The above is just a fancy of way of saying two things (1) since gold is a non-perishable metal and the amount mined each year (new flow) is tiny relative to the existing stock, we should focus on the latter in our supply & demand calculations and (2) the attractiveness of gold is ALL relative and demand only becomes positive when the expected real rate of return offered on other assets (stocks and bonds) is low.
Demand, not supply, is what matters. Remember, potential demand is many multiples the size of the existing gold stock, which is fairly inelastic. So it doesn’t take much of a change at the margins of asset preferences to cause very big moves in the yellow metal. And as we learned above, this demand or asset preferences are driven by the expected real returns of stocks and bonds. This is why gold tracks the real yield on bonds very closely. When the real yield offered on bonds is trending lower, gold goes up.
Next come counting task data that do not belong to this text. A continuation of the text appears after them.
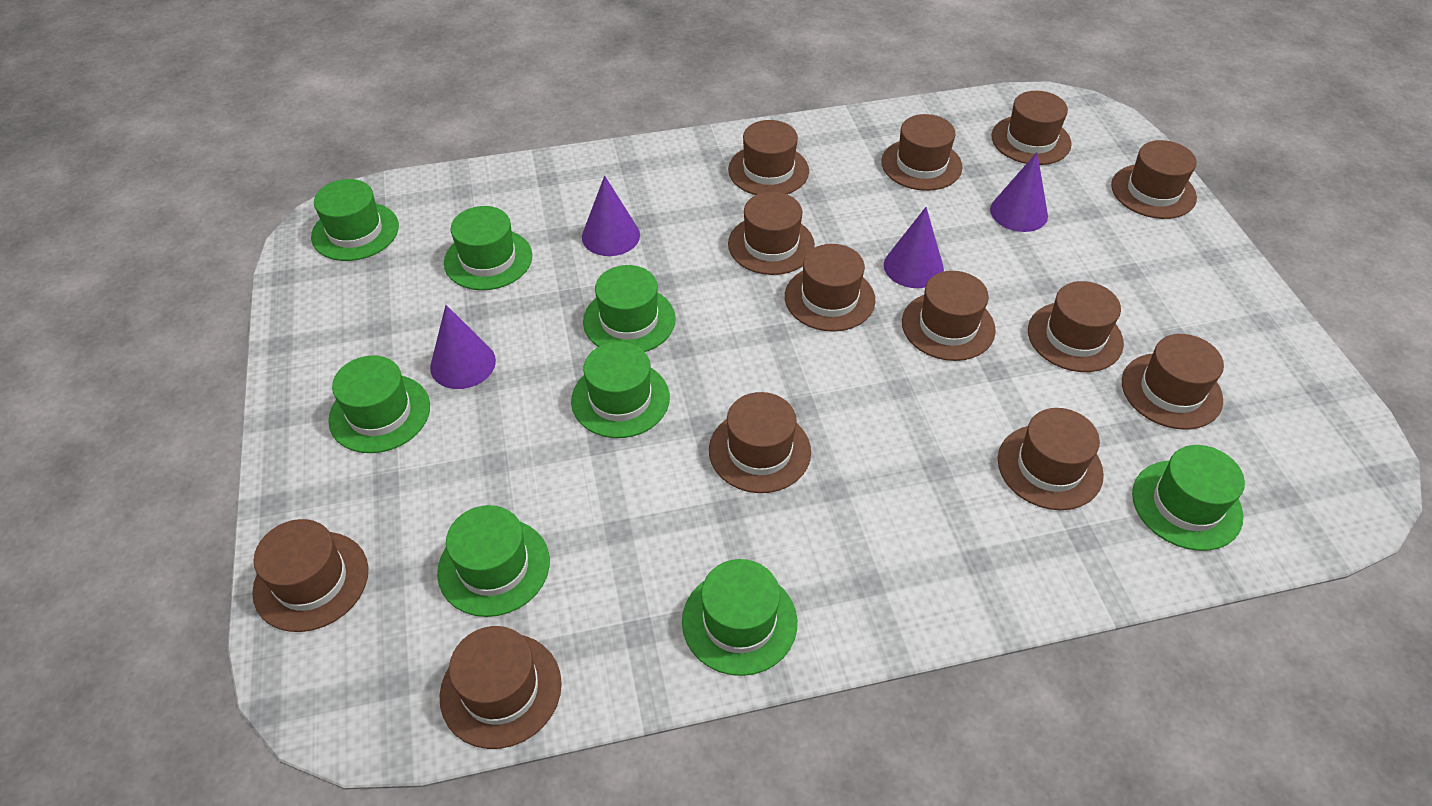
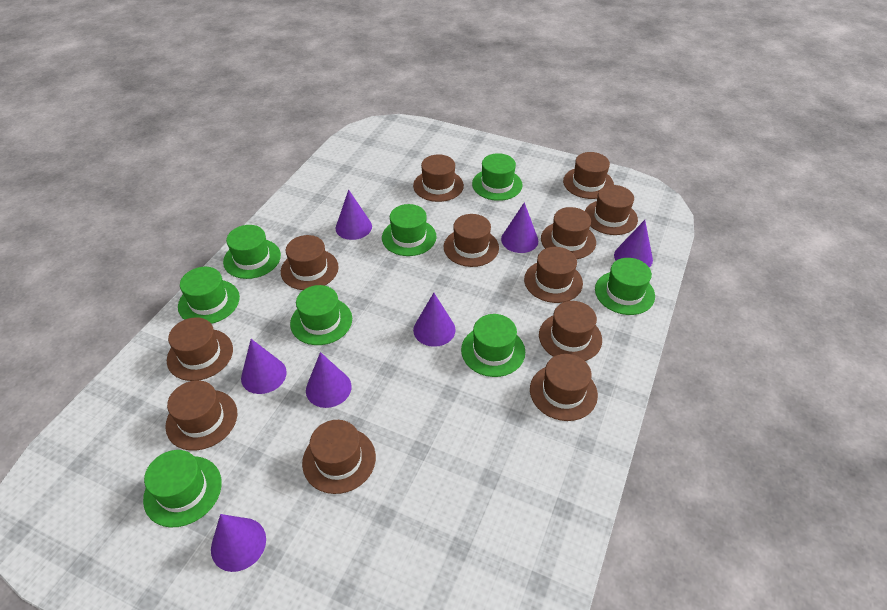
brown hat: [252,519,368,632] [440,626,562,749] [709,392,811,493] [728,120,809,195] [728,192,815,275] [785,244,875,332] [881,114,963,191] [902,271,996,361] [991,91,1072,165] [998,408,1104,510] [1028,281,1124,372] [1111,140,1197,219] [1122,334,1224,430] = 13 -> [165,380,237,451] [167,317,233,381] [281,235,339,290] [302,420,376,494] [413,154,464,202] [444,214,499,267] [524,247,583,303] [530,354,598,421] [539,301,602,361] [541,207,596,259] [563,152,614,199] [585,185,638,235] = 12
purple cone: [430,305,496,389] [582,175,640,256] [884,207,944,288] [990,152,1048,232] = 4 -> [211,514,266,572] [241,339,287,394] [306,352,352,408] [335,190,372,240] [413,293,456,347] [501,202,538,253] [614,220,653,267] = 7

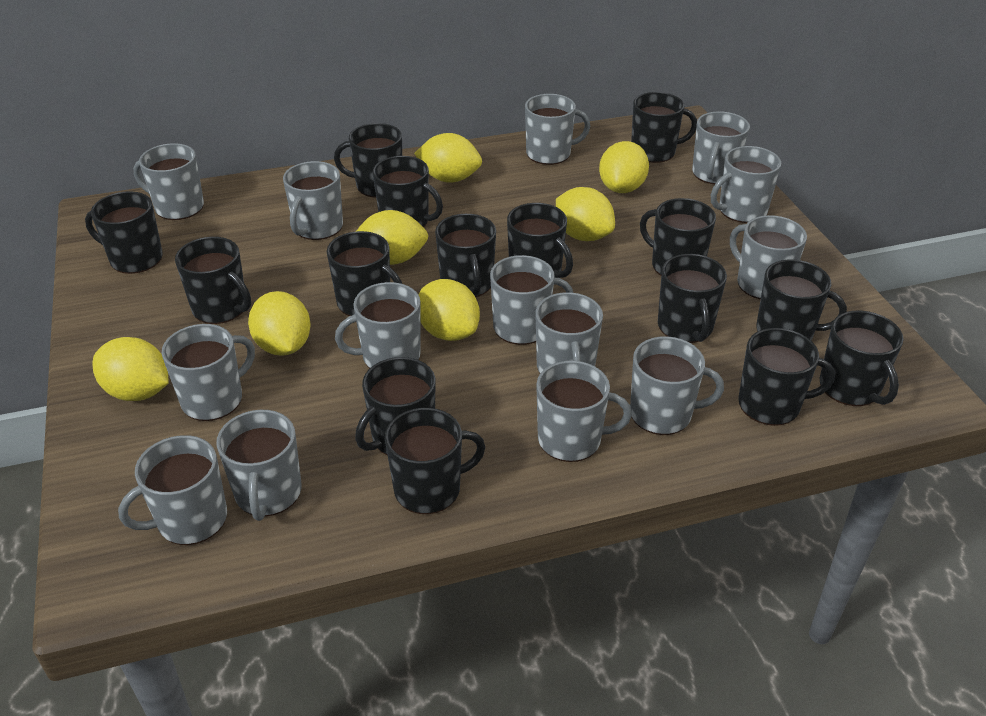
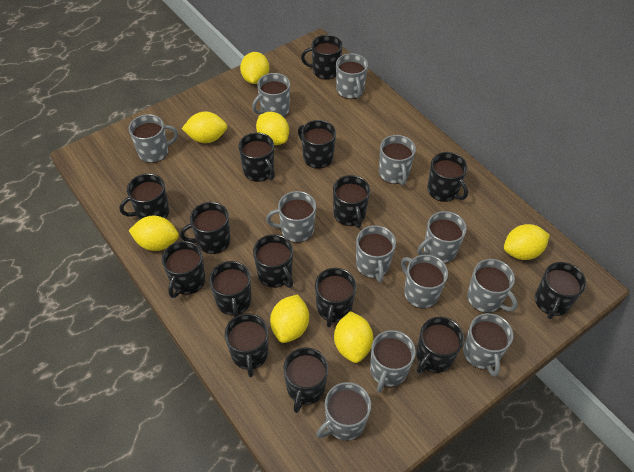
grey mug: [118,435,227,545] [133,143,204,220] [162,324,255,421] [216,410,302,521] [283,161,343,240] [335,282,421,368] [490,255,573,345] [525,94,590,165] [535,292,603,373] [536,361,632,462] [630,336,724,435] [692,111,750,184] [711,146,781,223] [730,215,807,300] = 14 -> [129,114,178,163] [252,73,290,117] [266,191,316,243] [316,382,371,441] [336,53,368,99] [356,225,396,282] [370,330,416,393] [379,135,416,185] [401,254,448,308] [417,211,467,263] [463,313,513,377] [467,259,518,313] = 12

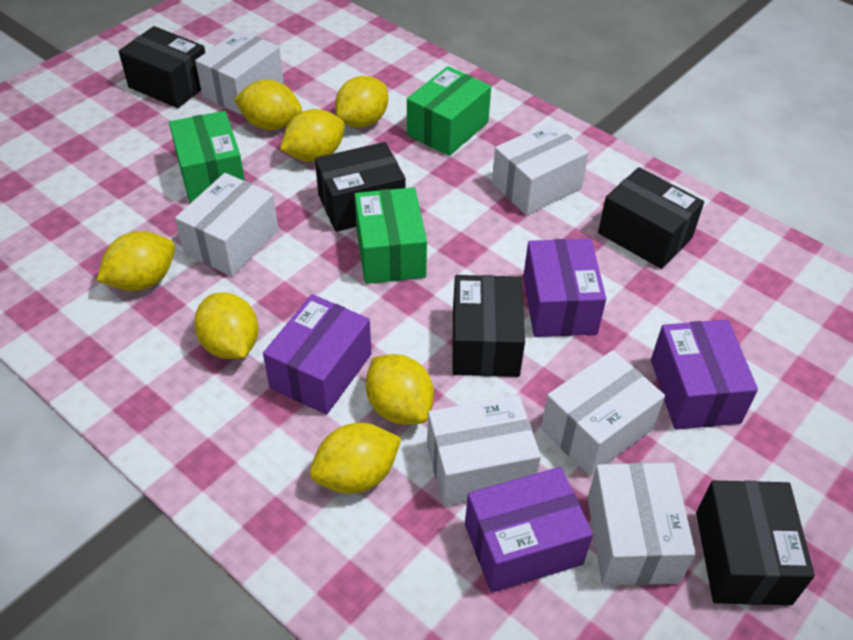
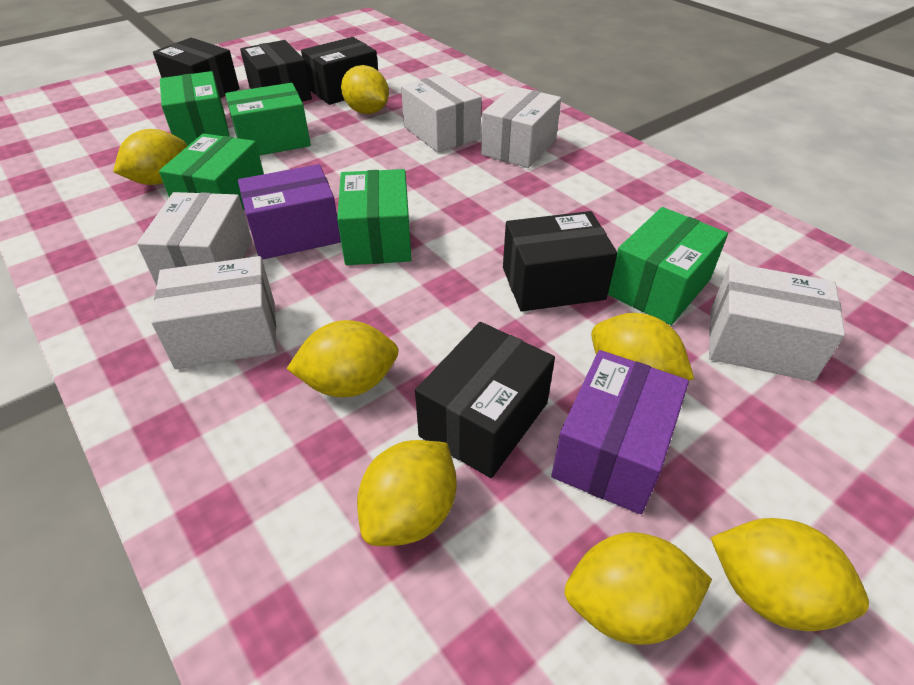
green box: [169,111,245,203] [355,187,427,284] [407,66,491,156] = 3 -> [159,133,264,210] [160,71,230,146] [225,83,311,156] [337,169,411,265] [608,207,728,325] = 5
purple box: [263,294,371,415] [465,467,593,593] [523,239,606,337] [651,320,758,430] = 4 -> [238,164,341,260] [551,350,689,514] = 2
white box: [175,173,279,277] [195,30,284,115] [427,395,541,506] [492,122,589,215] [541,350,665,476] [588,463,696,586] = 6 -> [137,192,252,286] [151,256,277,369] [401,74,482,153] [481,86,561,168] [709,263,845,382] = 5

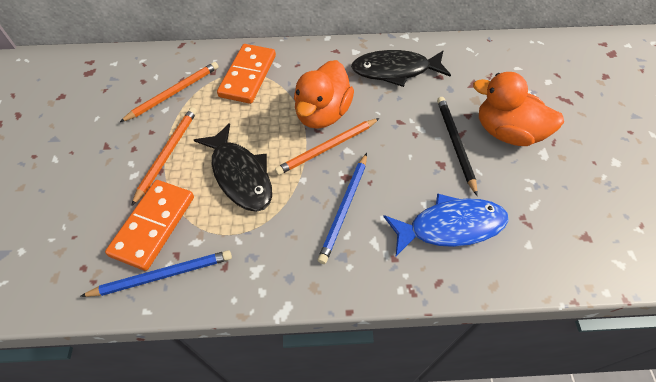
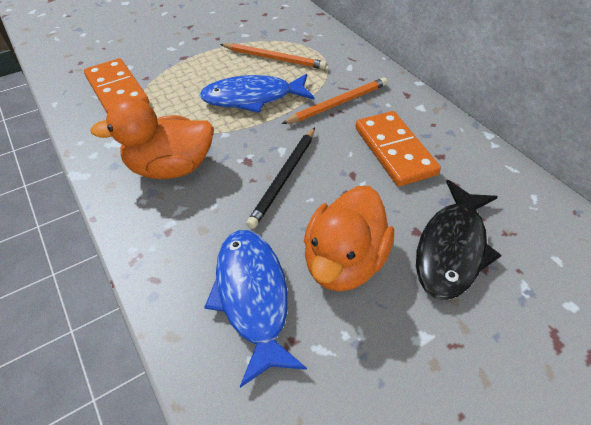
black fish: [194,123,272,212] [351,50,451,87] = 2 -> [416,180,502,300] = 1
blue fish: [383,194,509,256] = 1 -> [199,73,315,113] [204,230,307,388] = 2
blue pencil: [80,250,232,297] [318,153,367,264] = 2 -> none = 0
orange pencil: [120,62,219,122] [131,107,197,206] [275,118,380,175] = 3 -> [220,43,327,69] [282,77,387,124] = 2

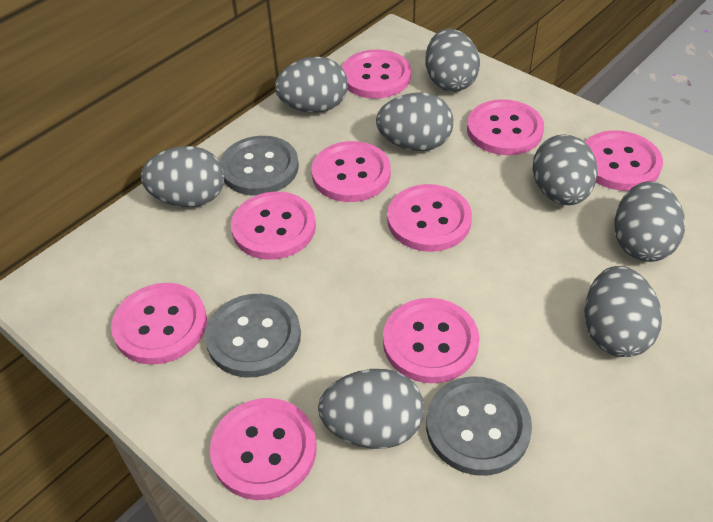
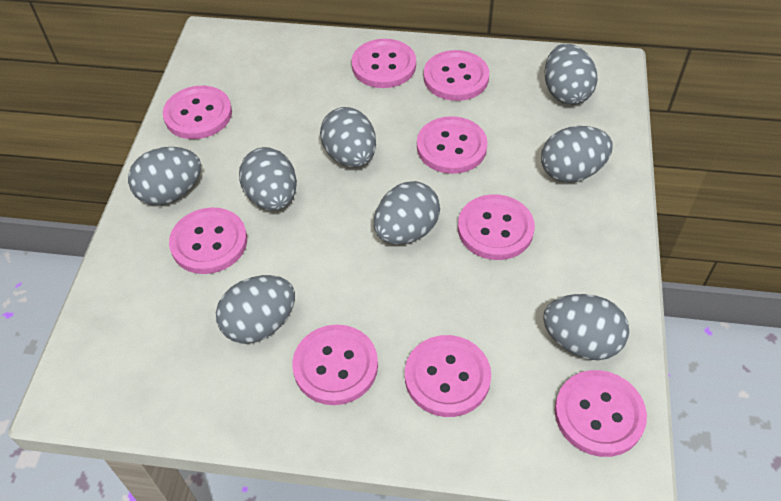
grey button: [205,294,301,377] [220,136,299,195] [426,376,532,476] = 3 -> none = 0

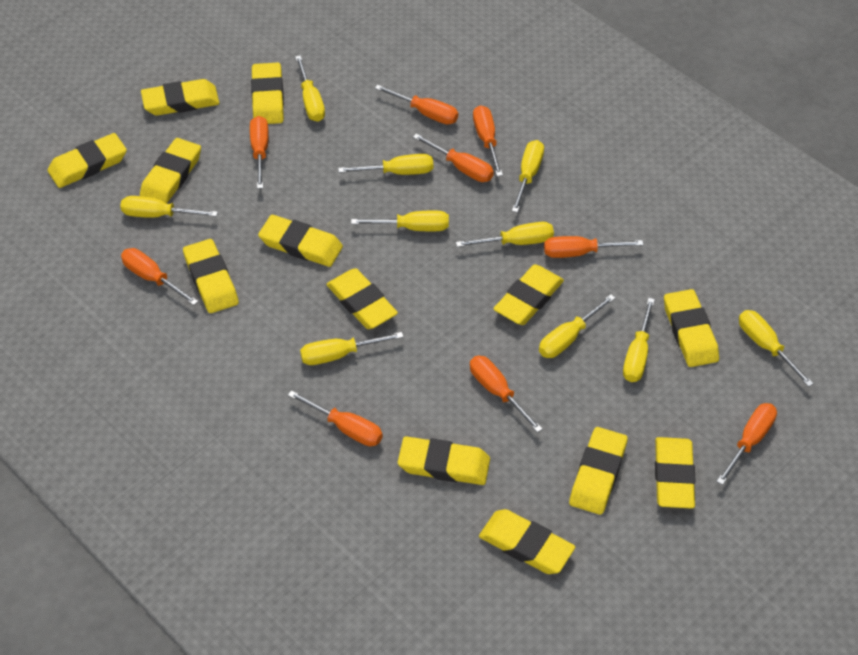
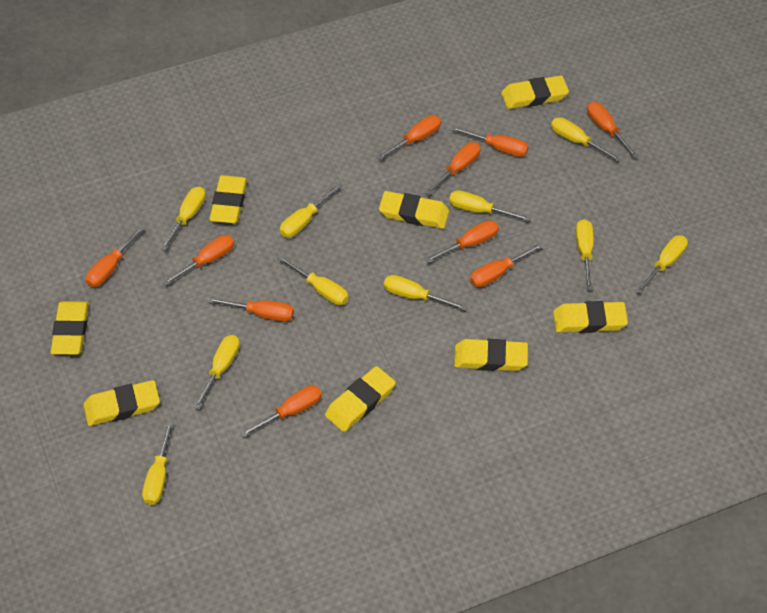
orange screwdriver: [121,248,198,305] [250,116,269,189] [288,390,383,446] [375,85,458,124] [413,134,494,182] [470,356,543,433] [473,105,503,177] [544,236,643,258] [717,403,777,485] = 9 -> [86,226,145,287] [162,235,234,286] [207,297,294,322] [240,385,322,437] [376,115,441,160] [425,142,481,195] [425,220,499,263] [451,126,528,157] [470,243,543,287] [587,102,638,158] = 10
yellow eraser: [48,133,127,188] [140,138,201,204] [141,79,219,116] [183,239,239,313] [251,63,284,124] [258,215,343,267] [326,268,398,329] [398,436,490,485] [479,509,575,574] [493,264,564,325] [569,427,628,515] [655,437,696,509] [664,289,719,367] = 13 -> [51,301,89,355] [83,380,160,426] [209,175,247,224] [325,366,396,432] [379,191,449,229] [454,339,528,371] [501,75,569,109] [553,301,628,333] = 8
And vice versa.
This inverse relationship can be seen below in the following matrix via the excellent book Hedgehogging, written by Barton Biggs (the chapter with Peter, the “Gold Guru” is also where I first became aware fo the above NBER paper).
So that’s it… That’s RED. Our fundamental framework for analyzing gold.
The entire thing can be boiled down further into just two key points:
- Over the long run (and this is one of Ray Dalio’s “principles” regarding gold, as well) the price of gold will approximate the total amount of money in circulation divided by the size of the gold stock
- And it’s not inflation or deflation that is the principal driver of gold, but the expected real return from other long-term financial assets, particular equities.
Using the above we can quickly discern that there’s a very high probability the bull market in gold will continue for the foreseeable future.
The global money stock has exploded and continues to rise… While the expected real return on financial assets is very low. Even negative in some cases. See GMO’s 7-year forecast as case in point.
Gold obviously isn’t going to go straight up from here. So, if you’re a trader, then you’ll want to pay attention to some key indicators and of course, read the tape.
Here’s a slide from our regular weekly Trifecta Report that goes out every Saturday. In the report, we analyze the four main macro instruments: SPX, UST 10yr Bonds, Gold, and the dollar.
The below slide shows some of the key positioning, sentiment, and seasonal data that we track for gold. As of right now, fund flows, sentiment, and positioning all remain supportive of higher prices. Not to mention, gold is about to enter the strongest 2-months of the year for returns on a seasonal basis.
The tape says we’ll probably see a little pullback over the short-term as stocks get bid up. But, that’ll just offer us another good opportunity to add to our position.
So there you have it. That’s our RED system for analyzing gold. I hope you find it useful. We didn’t even cover silver, which according to our framework, should outperform gold over the coming months.